If you’re like most people, your mortgage is the biggest financial burden. The idea of having that burden hanging around your neck for 25 or even 30 years is not something that’s appealing for anyone, so I’ve prepared a couple of tips to help you get the most out of the loan options and get on top of your finances.
1) Use a Mortgage Offset Account
One of the top ways to reduce this burden is to use a mortgage offset account.
A mortgage offset account is an account linked to your home loan that allows you to reduce the interest charged on your loan. Lowering the interest cost on your home loan while making your regular monthly loan repayment, results in a shorter loan term and a substantial savings over the term of the loan.
There are many different variations of offset accounts, but the best option is the 100% Offset account – also known as a Full Offset account, combined with a full transaction account. Just like its name this account allows for 100% of the balance in the account to be offset against the account balance of the home loan it is linked to and reduces the balance on your home loan by this amount when interest is calculated. The full transaction account allows you to do all your everyday banking such as direct credit of your pay, direct debit of your regular bills, deposits, withdrawals, ATM transactions, EFTPOS and Internet Banking all through the one account.

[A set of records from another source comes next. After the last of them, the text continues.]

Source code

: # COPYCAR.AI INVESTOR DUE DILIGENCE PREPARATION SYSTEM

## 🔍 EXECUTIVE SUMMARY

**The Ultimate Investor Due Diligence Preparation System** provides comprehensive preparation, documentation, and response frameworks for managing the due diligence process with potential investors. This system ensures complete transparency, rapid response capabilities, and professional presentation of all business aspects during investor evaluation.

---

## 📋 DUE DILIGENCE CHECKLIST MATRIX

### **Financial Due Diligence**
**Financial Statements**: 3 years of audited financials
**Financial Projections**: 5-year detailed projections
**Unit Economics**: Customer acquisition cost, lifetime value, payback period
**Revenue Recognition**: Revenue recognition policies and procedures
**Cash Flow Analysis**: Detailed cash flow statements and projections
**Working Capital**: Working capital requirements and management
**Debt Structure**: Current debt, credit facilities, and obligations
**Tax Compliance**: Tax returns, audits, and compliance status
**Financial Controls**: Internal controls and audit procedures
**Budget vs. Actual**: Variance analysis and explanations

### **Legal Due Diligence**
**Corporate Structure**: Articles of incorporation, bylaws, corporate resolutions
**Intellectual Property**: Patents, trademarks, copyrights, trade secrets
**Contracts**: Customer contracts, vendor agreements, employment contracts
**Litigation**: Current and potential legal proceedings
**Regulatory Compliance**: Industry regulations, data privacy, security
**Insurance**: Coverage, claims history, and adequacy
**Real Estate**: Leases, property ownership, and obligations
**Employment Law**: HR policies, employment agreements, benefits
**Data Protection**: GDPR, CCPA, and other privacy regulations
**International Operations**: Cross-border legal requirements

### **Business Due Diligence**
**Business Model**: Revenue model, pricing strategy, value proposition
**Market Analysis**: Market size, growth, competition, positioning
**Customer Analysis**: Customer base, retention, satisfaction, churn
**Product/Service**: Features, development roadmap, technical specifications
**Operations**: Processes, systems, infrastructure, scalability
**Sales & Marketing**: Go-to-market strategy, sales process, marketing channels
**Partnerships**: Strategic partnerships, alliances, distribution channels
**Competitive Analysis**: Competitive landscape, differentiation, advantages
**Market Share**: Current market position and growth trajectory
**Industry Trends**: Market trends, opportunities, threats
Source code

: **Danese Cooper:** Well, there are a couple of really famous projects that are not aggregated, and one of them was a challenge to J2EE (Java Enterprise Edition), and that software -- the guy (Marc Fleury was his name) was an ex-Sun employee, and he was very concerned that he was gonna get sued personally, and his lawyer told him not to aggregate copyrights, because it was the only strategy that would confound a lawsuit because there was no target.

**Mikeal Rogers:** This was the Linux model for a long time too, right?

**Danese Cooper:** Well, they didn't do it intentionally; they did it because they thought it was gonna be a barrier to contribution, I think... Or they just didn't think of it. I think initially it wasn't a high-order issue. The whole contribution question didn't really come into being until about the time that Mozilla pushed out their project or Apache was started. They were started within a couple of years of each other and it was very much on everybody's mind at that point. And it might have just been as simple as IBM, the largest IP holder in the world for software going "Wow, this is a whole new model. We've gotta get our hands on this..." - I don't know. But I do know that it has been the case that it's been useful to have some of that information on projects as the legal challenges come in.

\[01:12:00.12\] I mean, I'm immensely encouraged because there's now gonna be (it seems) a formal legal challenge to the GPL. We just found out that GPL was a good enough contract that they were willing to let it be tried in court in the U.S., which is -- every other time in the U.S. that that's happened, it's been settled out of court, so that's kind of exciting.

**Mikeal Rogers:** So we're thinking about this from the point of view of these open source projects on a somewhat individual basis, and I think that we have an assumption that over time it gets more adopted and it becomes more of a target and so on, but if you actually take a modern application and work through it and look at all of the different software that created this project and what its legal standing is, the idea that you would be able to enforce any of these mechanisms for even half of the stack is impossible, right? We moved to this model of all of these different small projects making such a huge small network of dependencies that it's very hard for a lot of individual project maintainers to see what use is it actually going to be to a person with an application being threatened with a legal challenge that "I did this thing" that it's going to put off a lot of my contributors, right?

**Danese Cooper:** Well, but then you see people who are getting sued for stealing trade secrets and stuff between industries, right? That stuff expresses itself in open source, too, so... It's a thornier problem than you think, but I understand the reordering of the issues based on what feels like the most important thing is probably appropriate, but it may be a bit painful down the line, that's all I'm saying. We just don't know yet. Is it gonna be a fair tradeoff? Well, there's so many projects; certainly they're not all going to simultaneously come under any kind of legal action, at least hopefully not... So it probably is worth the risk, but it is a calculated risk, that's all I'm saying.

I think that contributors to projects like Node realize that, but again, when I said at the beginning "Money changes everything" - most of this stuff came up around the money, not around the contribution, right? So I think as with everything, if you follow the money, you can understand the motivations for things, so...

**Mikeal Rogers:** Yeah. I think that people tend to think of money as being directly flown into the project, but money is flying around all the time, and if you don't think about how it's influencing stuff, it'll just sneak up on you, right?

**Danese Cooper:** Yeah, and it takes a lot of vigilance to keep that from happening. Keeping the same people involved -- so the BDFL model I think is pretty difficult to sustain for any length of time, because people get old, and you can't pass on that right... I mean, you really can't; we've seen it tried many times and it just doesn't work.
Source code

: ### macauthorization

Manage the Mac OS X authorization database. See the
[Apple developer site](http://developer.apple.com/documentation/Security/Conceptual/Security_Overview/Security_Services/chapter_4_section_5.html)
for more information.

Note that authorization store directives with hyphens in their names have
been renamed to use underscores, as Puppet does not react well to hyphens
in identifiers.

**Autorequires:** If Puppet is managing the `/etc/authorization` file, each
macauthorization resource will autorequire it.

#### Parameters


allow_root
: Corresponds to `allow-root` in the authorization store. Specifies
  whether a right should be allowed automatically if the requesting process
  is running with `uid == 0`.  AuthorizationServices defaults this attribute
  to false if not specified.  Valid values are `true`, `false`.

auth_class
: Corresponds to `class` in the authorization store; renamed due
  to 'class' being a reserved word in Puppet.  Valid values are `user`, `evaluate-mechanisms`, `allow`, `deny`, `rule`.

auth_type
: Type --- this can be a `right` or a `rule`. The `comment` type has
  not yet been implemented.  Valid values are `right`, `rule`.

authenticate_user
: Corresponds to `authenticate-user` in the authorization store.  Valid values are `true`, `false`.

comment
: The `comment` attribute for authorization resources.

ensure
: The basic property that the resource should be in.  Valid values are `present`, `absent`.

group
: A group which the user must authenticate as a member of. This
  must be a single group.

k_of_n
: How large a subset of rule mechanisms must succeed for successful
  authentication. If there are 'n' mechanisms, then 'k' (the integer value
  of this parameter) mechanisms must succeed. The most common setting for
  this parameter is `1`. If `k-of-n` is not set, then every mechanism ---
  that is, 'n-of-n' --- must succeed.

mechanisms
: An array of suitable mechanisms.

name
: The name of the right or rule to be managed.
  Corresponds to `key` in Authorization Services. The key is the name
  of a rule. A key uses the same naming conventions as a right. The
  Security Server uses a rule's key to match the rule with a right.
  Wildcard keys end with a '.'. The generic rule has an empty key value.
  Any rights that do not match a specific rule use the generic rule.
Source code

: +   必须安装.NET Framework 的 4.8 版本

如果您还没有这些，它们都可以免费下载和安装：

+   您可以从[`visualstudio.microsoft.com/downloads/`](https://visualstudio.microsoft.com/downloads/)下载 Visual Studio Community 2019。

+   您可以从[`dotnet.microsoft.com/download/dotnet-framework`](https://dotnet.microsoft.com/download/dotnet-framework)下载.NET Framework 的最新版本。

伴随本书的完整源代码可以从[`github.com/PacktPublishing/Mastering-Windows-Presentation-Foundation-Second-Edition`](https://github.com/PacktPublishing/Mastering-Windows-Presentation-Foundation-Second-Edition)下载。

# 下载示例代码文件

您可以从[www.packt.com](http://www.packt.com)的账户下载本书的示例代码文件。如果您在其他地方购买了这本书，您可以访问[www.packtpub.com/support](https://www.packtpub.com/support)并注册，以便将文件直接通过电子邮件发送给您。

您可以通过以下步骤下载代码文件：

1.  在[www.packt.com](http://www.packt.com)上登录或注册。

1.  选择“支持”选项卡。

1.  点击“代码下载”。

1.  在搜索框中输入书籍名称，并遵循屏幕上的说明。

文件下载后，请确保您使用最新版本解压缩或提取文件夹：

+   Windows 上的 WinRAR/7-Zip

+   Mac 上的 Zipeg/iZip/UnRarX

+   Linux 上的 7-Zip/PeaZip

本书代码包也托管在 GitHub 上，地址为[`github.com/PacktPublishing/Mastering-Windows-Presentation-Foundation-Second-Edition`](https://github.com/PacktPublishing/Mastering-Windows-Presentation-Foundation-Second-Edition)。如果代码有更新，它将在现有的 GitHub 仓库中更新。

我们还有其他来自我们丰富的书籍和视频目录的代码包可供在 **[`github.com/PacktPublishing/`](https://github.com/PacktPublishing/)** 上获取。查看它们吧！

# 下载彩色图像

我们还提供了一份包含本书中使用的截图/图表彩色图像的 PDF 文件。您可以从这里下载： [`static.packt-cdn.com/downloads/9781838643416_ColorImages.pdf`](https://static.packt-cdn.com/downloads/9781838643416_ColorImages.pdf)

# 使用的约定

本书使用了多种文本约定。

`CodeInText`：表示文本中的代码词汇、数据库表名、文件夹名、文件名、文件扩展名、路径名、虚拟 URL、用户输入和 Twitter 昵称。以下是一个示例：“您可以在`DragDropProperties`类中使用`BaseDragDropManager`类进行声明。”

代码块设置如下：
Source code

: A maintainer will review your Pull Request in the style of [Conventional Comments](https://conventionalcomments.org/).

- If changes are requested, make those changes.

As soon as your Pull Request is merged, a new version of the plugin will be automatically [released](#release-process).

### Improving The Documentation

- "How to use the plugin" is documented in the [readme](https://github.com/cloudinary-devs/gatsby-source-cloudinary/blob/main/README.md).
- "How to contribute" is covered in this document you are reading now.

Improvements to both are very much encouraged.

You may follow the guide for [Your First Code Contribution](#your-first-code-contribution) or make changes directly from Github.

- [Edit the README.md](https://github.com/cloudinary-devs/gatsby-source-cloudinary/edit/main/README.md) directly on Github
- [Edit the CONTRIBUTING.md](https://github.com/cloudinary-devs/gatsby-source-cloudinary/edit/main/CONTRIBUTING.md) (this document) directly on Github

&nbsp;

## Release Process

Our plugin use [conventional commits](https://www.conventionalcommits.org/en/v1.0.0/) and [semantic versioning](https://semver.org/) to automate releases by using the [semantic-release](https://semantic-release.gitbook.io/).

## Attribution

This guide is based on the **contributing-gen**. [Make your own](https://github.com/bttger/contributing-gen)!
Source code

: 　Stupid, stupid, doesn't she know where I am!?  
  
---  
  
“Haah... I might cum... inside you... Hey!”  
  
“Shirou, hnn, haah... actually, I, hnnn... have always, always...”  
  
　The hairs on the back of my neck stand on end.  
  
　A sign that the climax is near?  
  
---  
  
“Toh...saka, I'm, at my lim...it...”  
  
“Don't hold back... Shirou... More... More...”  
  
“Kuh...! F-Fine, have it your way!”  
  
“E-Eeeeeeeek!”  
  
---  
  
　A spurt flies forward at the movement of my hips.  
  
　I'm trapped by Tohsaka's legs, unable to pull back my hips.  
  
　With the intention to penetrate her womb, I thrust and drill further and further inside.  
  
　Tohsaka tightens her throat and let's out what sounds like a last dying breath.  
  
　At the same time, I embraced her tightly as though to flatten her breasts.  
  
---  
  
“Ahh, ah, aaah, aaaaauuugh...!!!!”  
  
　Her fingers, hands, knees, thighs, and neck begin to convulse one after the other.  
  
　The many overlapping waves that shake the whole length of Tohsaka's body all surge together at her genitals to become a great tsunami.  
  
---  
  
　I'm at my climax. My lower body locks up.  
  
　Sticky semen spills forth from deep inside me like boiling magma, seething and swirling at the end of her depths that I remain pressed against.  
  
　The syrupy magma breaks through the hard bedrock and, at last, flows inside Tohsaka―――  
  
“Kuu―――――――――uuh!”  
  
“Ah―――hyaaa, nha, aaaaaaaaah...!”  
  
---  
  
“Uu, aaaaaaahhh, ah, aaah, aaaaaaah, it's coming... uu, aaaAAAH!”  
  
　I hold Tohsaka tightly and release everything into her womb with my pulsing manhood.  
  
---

Any money in this account, from $1 up to the balance of your home loan, is offset against the amount owing on your home loan and you only pay interest on the net balance (the difference between the two accounts). Say, for example, that you have a home loan of $200,000 and, during the interest calculation period, the lowest balance of your offset account is $20,000, you are only charged interest on $180,000.
Let’s use the above example to compare a home loan over 30 years at 6.7% with principal & interest repayments of $1,290.56 per month.
Total interest over the 30 years of the loan would be $264,600. With $20,000 deposited in a 100% offset account you reduce your interest cost by $94,970 and repay your loan 7 years and 5 months earlier.
So it makes sense to switch from an everyday account to an offset account and have any excess pay working for you to reduce your interest each month and pay of your mortgage faster.
2) Create a Financial Budget
In order to know how much excess pay you have, you need to have a budget. A budget gives you control of your money. If you are living from pay to pay then your money is not working for you. You need to have visibility of how you are spending in order to understand where savings could be made and allow you to make informed decisions about what you need to do to secure your financial future.